Selected excerpt:
----------------------------------------

Skip to main content
Updated Feb 23, 2026

Right-Sizing with VPA

Your Task API deployment requests 1 CPU and 2Gi of memory per pod. You set these values six months ago, guessing what the application might need. Now you're paying for resources the pods never use.

You check the metrics: average CPU usage is 150m (15% of requested). Average memory is 400Mi (20% of requested). You're paying for 5x the CPU and 5x the memory your application actually needs. Across 10 replicas running 24/7, that waste adds up to hundreds of dollars per month.

Manual right-sizing is tedious and risky. You could lower the requests based on current usage, but what about traffic spikes? What about that batch job that runs Sunday nights and uses 3x normal resources? Guess wrong, and your pods get OOMKilled or CPU-throttled during peak load.

The Vertical Pod Autoscaler (VPA) solves this. It continuously monitors actual resource usage, generates recommendations based on real patterns, and can automatically adjust pod requests to match actual needs. This lesson teaches you how to install VPA, configure it in safe "recommendations-only" mode, interpret its output, and calculate savings before applying changes.

Why Right-Sizing Matters

Over-provisioning is the default in Kubernetes. Developers set generous resource requests to avoid problems: "Better to request too much than get throttled." But this approach has costs:

Direct cost: Cloud providers charge for what you provision, not what you use. Request 1 CPU, use 0.1 CPU, pay for 1 CPU.

Scheduling waste: The Kubernetes scheduler reserves requested resources on nodes. Over-provisioned pods consume node capacity that other workloads could use, leading to more nodes than necessary.

Hidden inefficiency: Without visibility into actual usage vs requests, teams don't know they're wasting money. The waste compounds over months and years.

----------------------------------------

Source information:
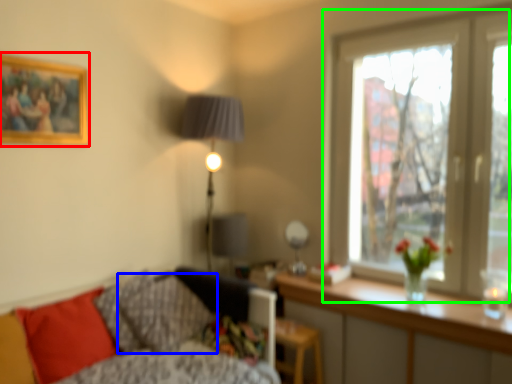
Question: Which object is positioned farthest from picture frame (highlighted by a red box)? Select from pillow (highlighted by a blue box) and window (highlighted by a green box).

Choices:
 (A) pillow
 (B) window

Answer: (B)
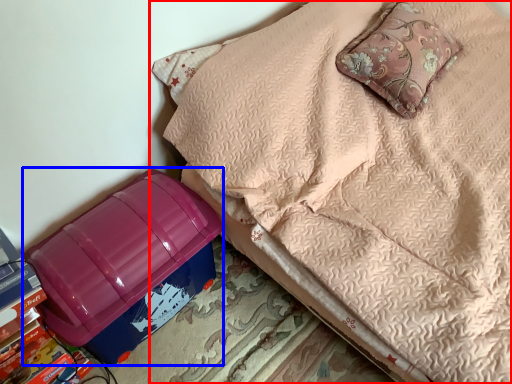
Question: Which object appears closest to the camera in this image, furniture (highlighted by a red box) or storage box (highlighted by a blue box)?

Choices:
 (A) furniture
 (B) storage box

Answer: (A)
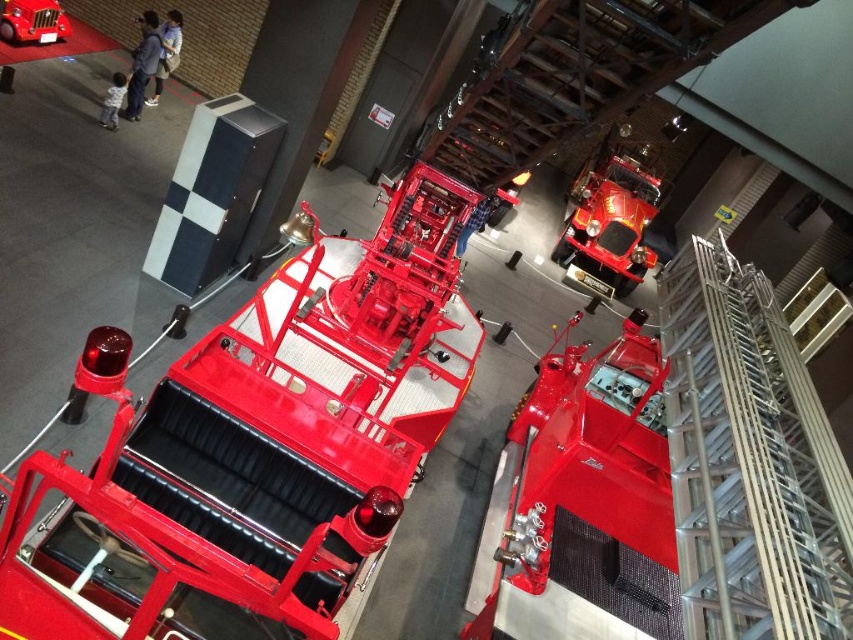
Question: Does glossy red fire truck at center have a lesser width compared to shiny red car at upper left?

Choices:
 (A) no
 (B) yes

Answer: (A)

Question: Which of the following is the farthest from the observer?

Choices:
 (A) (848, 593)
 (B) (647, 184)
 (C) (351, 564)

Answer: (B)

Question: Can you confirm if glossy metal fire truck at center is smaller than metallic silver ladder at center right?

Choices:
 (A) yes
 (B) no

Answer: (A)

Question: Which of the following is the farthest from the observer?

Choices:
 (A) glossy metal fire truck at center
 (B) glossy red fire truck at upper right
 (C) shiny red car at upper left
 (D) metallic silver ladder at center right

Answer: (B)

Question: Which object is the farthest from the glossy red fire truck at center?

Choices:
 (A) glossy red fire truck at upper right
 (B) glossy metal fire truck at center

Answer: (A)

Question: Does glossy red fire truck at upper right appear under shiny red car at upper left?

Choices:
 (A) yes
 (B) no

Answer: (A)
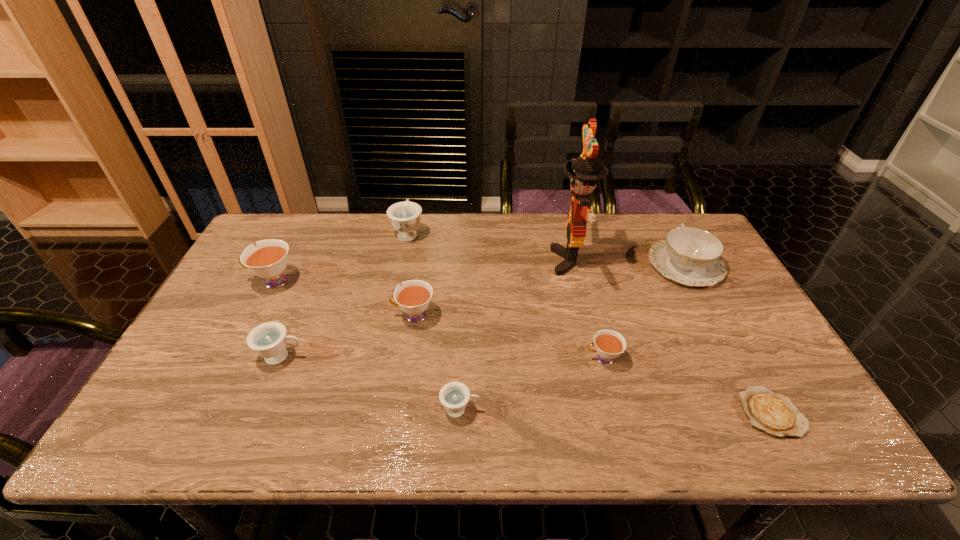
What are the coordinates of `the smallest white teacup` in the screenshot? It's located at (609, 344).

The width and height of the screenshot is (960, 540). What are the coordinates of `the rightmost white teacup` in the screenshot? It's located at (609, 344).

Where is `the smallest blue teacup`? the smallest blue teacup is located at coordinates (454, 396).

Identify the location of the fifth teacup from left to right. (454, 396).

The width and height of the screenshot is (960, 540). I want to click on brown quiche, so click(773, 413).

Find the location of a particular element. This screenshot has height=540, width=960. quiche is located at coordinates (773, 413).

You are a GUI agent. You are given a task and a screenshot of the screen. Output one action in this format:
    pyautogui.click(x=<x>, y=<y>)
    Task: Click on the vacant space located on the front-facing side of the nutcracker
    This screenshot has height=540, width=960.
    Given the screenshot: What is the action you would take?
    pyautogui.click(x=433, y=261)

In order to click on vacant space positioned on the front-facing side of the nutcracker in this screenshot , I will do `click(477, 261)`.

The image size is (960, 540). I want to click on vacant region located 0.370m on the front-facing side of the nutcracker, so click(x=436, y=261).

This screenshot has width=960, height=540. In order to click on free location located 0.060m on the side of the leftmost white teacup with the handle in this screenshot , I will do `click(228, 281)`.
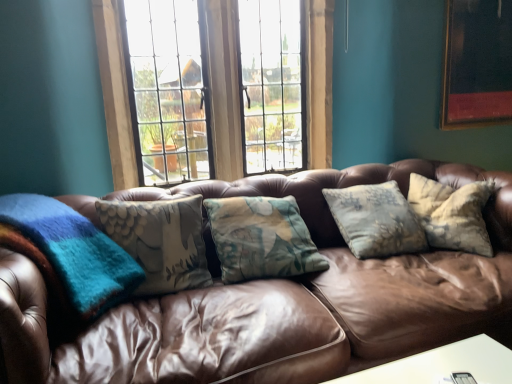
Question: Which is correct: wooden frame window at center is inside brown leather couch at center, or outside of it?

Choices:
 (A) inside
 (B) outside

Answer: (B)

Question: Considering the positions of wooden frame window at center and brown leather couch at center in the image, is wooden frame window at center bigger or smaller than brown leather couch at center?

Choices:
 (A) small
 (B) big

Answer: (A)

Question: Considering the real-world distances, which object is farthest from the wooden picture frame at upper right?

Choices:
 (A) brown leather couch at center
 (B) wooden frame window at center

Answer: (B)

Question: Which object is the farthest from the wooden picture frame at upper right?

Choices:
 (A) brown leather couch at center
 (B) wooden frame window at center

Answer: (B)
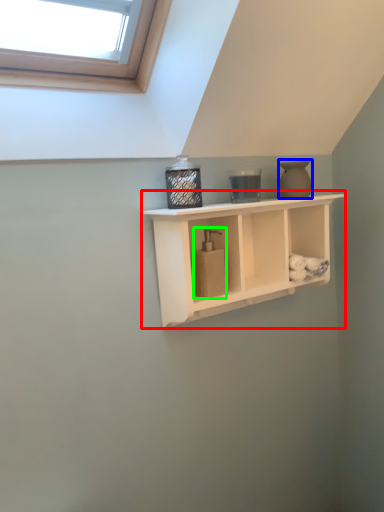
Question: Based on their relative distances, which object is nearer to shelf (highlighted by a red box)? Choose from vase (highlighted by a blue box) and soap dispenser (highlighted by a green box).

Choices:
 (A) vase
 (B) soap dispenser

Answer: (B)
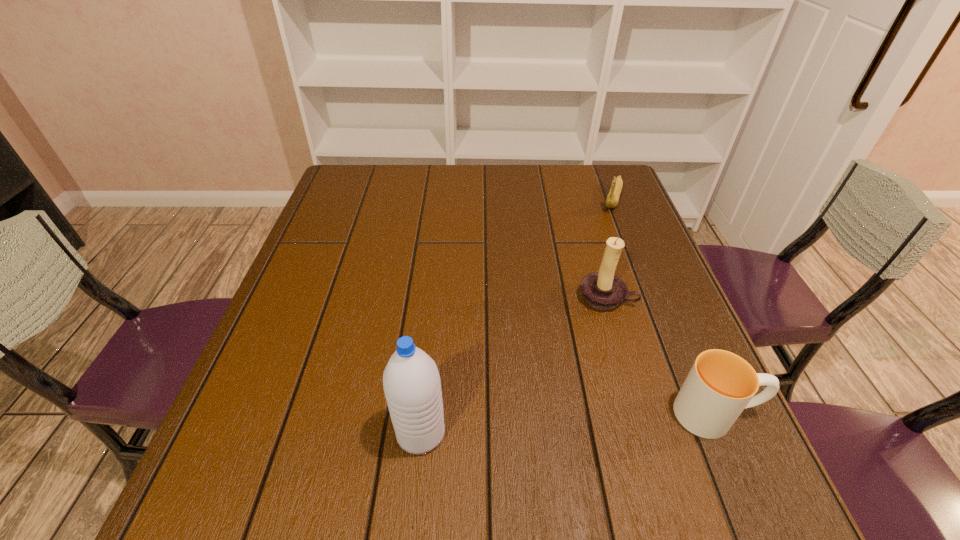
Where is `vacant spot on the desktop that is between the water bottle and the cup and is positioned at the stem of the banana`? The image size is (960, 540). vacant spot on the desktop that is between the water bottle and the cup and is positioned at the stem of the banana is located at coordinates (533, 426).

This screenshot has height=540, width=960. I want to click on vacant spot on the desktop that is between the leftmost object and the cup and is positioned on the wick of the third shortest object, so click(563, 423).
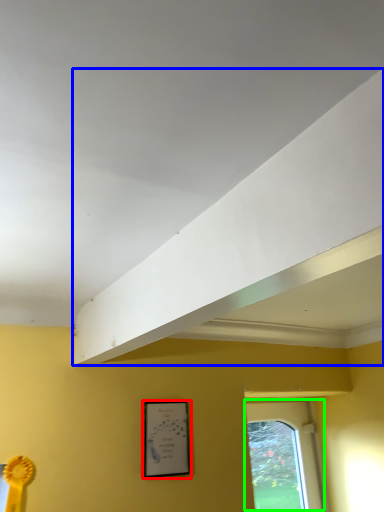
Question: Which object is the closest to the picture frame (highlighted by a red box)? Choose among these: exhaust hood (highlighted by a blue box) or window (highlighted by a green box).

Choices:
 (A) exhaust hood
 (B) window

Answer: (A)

----------------------------------------

Action item A: Reproduce the passage of the right-sizing lesson between "Scheduling waste: The" and "months and years.", inclusive.
Action item B: For each statement, determine whether the right-sizing lesson supports it, answering yes or no and quoting the deciding words: (i) Average CPU usage of the Task API pods is 150m, or 15% of the requested amount. (ii) Cloud providers charge for the resources a workload actually uses rather than what it provisions. (iii) The Task API deployment runs across 10 replicas.
Action item C: In the right-sizing lesson, how much of normal resources does the batch job that runs Sunday nights use?
The material placed after the right-sizing lesson stands apart from it.

Your solution A:
Scheduling waste: The Kubernetes scheduler reserves requested resources on nodes. Over-provisioned pods consume node capacity that other workloads could use, leading to more nodes than necessary.

Hidden inefficiency: Without visibility into actual usage vs requests, teams don't know they're wasting money. The waste compounds over months and years.

Your solution B:
(i) Yes: "average CPU usage is 150m (15% of requested)."
(ii) No: "Cloud providers charge for what you provision, not what you use."
(iii) Yes: "Across 10 replicas running 24/7, that waste adds up to hundreds of dollars per month."

Your solution C: It uses 3x normal resources.